* **WORK INSTRUCTION**:
A faithful copy of all the data is the goal; omit the pictures.

== Segment start ==

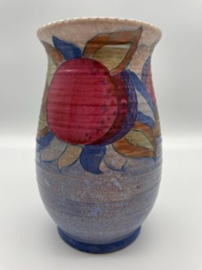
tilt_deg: -12.6
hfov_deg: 53.1
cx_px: 101
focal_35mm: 26
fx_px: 202
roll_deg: -0.9
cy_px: 135
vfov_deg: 67.3
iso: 50
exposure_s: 1/121
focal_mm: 4.2
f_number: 1.6
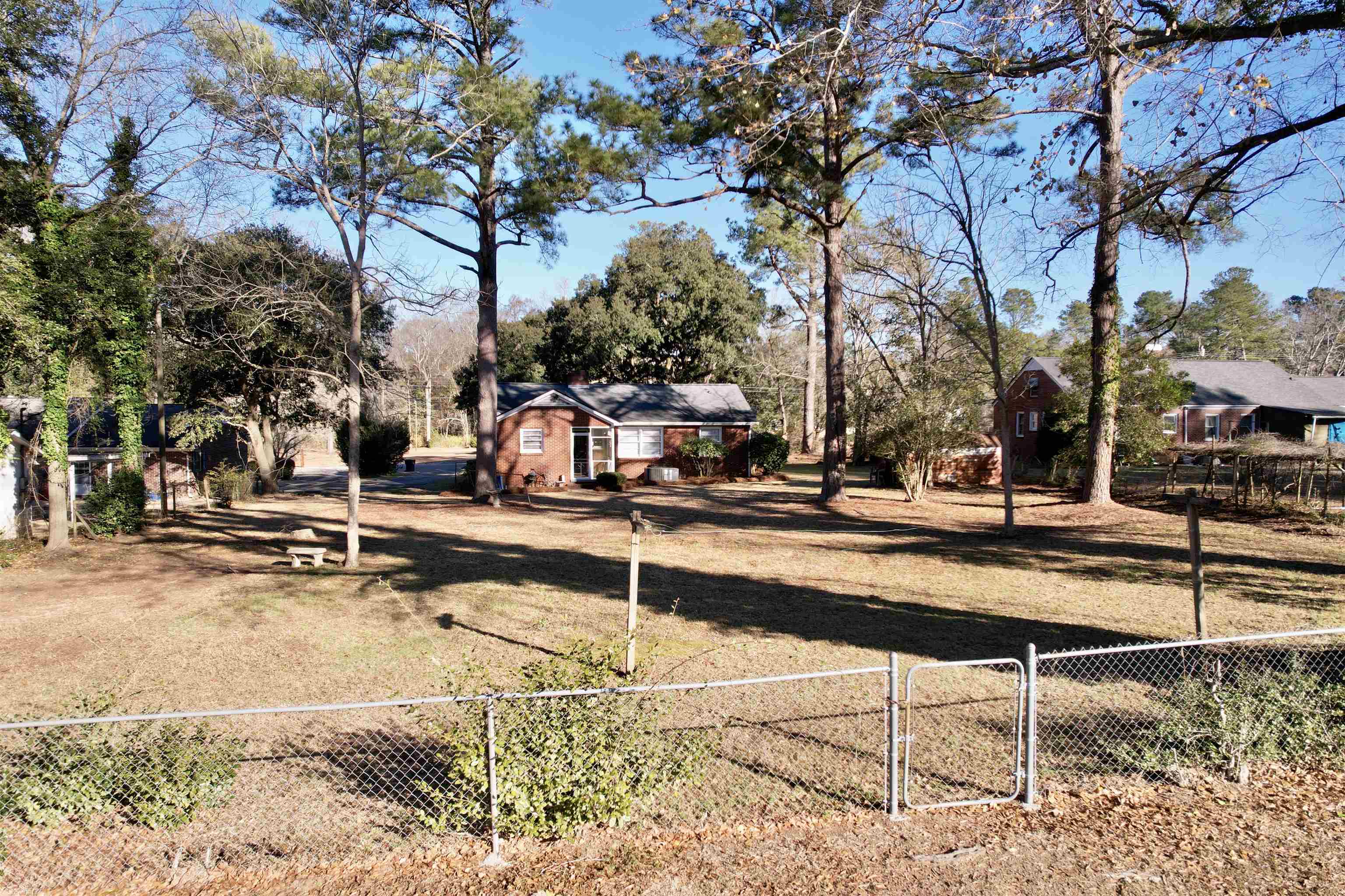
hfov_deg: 78.6
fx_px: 822
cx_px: 672
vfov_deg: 57.2
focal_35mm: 22
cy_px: 448
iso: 140
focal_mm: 8.38
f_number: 2.8
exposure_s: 1/1000
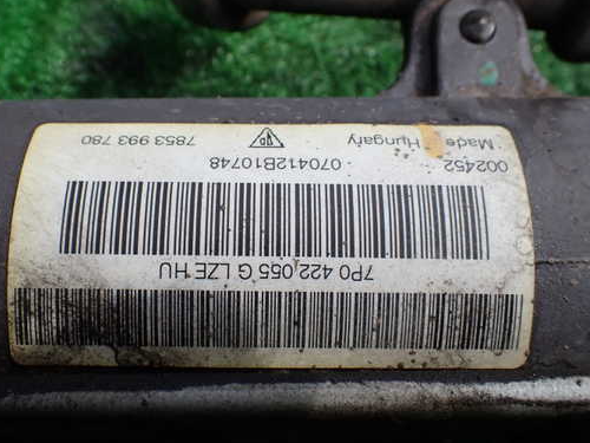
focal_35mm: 36
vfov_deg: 39.7
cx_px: 264
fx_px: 614
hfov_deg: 51.3
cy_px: 214
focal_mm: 5.4
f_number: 3.2
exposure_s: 1/800
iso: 100
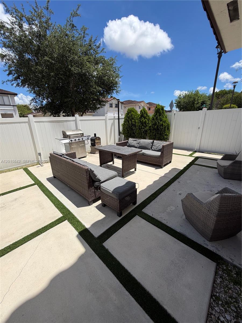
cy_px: 162
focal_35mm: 14
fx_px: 130
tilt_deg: -18.7
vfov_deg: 102.1
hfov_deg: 85.7
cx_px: 121
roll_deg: +2.8
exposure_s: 1/1125
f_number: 2.2
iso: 20
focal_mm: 2.22
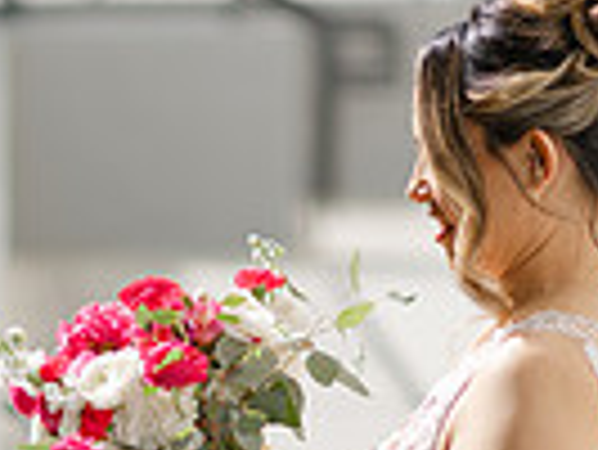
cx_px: -18
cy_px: 781
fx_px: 6156
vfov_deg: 4.1
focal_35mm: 356
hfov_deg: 5.5
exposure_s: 1/4000
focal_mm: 85
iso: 80
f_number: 1.8
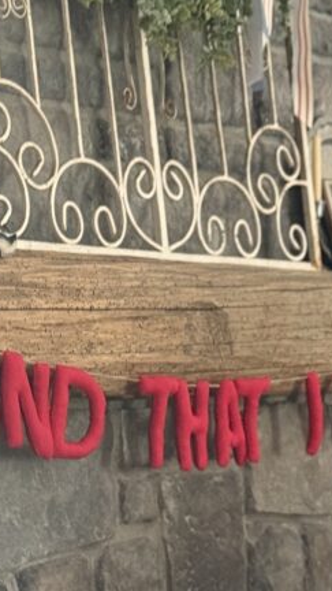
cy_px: 405
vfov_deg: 17.2
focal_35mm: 124
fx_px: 1941
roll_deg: +2.6
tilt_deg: +1.3
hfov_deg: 9.8
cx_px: 89
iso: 640
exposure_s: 1/30
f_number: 1.78
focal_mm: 6.76
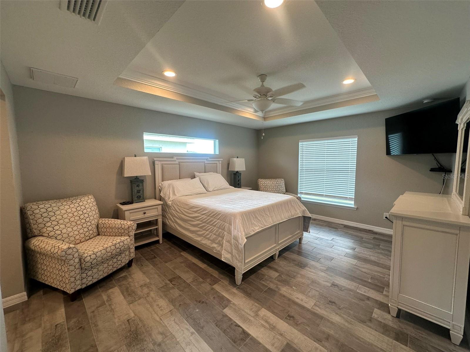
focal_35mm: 14
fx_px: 190
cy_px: 176
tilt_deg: -4.4
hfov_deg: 102.1
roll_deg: -0.7
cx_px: 235
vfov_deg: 85.7
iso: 80
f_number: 2.2
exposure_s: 1/120
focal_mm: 2.22
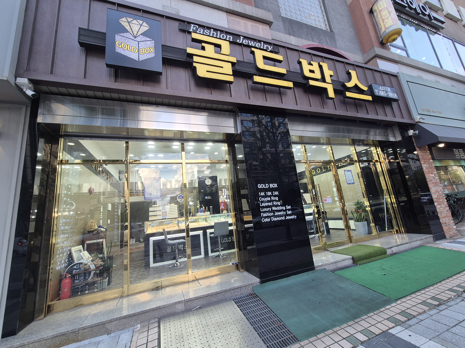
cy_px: 174
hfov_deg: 106.2
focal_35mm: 13
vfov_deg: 89.9
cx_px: 232
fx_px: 175
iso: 50
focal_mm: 2.2
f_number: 2.2
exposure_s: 1/120
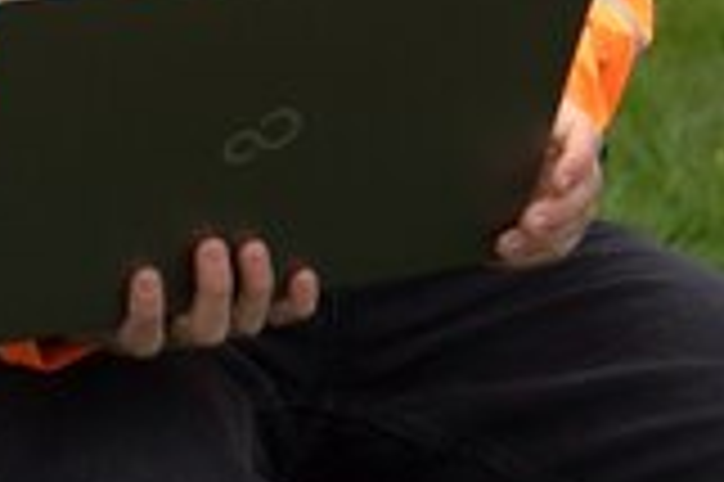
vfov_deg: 3.7
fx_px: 7313
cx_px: -108
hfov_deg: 5.6
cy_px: -660
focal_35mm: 364
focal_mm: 50
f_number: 3.2
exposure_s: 1/1600
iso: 125
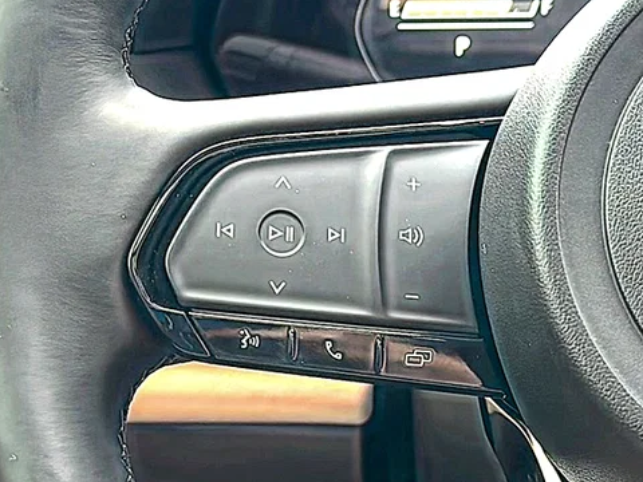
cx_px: 292
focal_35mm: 70
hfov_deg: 27.8
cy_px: 231
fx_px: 1300
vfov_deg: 21.0
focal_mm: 6.86
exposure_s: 1/84
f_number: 1.78
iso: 64
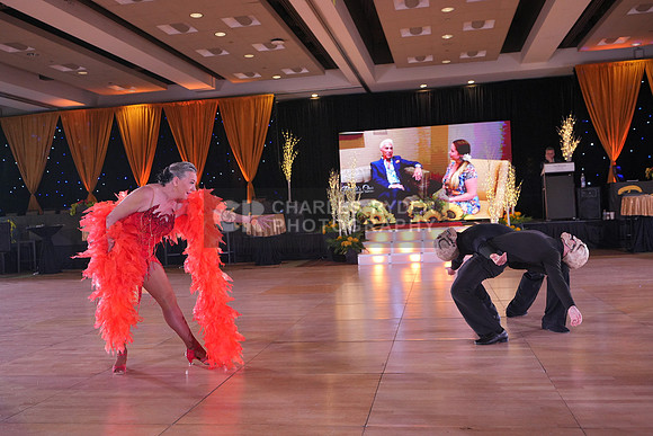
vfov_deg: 37.9
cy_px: 218
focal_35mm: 35
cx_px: 326
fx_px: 635
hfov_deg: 54.4
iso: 2000
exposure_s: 1/400
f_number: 4
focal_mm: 35
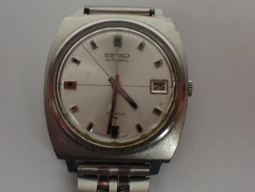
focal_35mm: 54
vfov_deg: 27.0
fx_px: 398
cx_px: 128
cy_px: 96
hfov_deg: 35.5
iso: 800
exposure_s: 1/160
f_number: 3.3
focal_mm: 9.65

== Segment end ==

* **SOLUTION FOR THIS EXERCISE**:
tilt_deg: -12.6
hfov_deg: 53.1
cx_px: 101
focal_35mm: 26
fx_px: 202
roll_deg: -0.9
cy_px: 135
vfov_deg: 67.3
iso: 50
exposure_s: 1/121
focal_mm: 4.2
f_number: 1.6
hfov_deg: 78.6
fx_px: 822
cx_px: 672
vfov_deg: 57.2
focal_35mm: 22
cy_px: 448
iso: 140
focal_mm: 8.38
f_number: 2.8
exposure_s: 1/1000
focal_35mm: 36
vfov_deg: 39.7
cx_px: 264
fx_px: 614
hfov_deg: 51.3
cy_px: 214
focal_mm: 5.4
f_number: 3.2
exposure_s: 1/800
iso: 100
cy_px: 162
focal_35mm: 14
fx_px: 130
tilt_deg: -18.7
vfov_deg: 102.1
hfov_deg: 85.7
cx_px: 121
roll_deg: +2.8
exposure_s: 1/1125
f_number: 2.2
iso: 20
focal_mm: 2.22
cx_px: -18
cy_px: 781
fx_px: 6156
vfov_deg: 4.1
focal_35mm: 356
hfov_deg: 5.5
exposure_s: 1/4000
focal_mm: 85
iso: 80
f_number: 1.8
cy_px: 405
vfov_deg: 17.2
focal_35mm: 124
fx_px: 1941
roll_deg: +2.6
tilt_deg: +1.3
hfov_deg: 9.8
cx_px: 89
iso: 640
exposure_s: 1/30
f_number: 1.78
focal_mm: 6.76
focal_35mm: 14
fx_px: 190
cy_px: 176
tilt_deg: -4.4
hfov_deg: 102.1
roll_deg: -0.7
cx_px: 235
vfov_deg: 85.7
iso: 80
f_number: 2.2
exposure_s: 1/120
focal_mm: 2.22
cy_px: 174
hfov_deg: 106.2
focal_35mm: 13
vfov_deg: 89.9
cx_px: 232
fx_px: 175
iso: 50
focal_mm: 2.2
f_number: 2.2
exposure_s: 1/120
vfov_deg: 3.7
fx_px: 7313
cx_px: -108
hfov_deg: 5.6
cy_px: -660
focal_35mm: 364
focal_mm: 50
f_number: 3.2
exposure_s: 1/1600
iso: 125
cx_px: 292
focal_35mm: 70
hfov_deg: 27.8
cy_px: 231
fx_px: 1300
vfov_deg: 21.0
focal_mm: 6.86
exposure_s: 1/84
f_number: 1.78
iso: 64
vfov_deg: 37.9
cy_px: 218
focal_35mm: 35
cx_px: 326
fx_px: 635
hfov_deg: 54.4
iso: 2000
exposure_s: 1/400
f_number: 4
focal_mm: 35
focal_35mm: 54
vfov_deg: 27.0
fx_px: 398
cx_px: 128
cy_px: 96
hfov_deg: 35.5
iso: 800
exposure_s: 1/160
f_number: 3.3
focal_mm: 9.65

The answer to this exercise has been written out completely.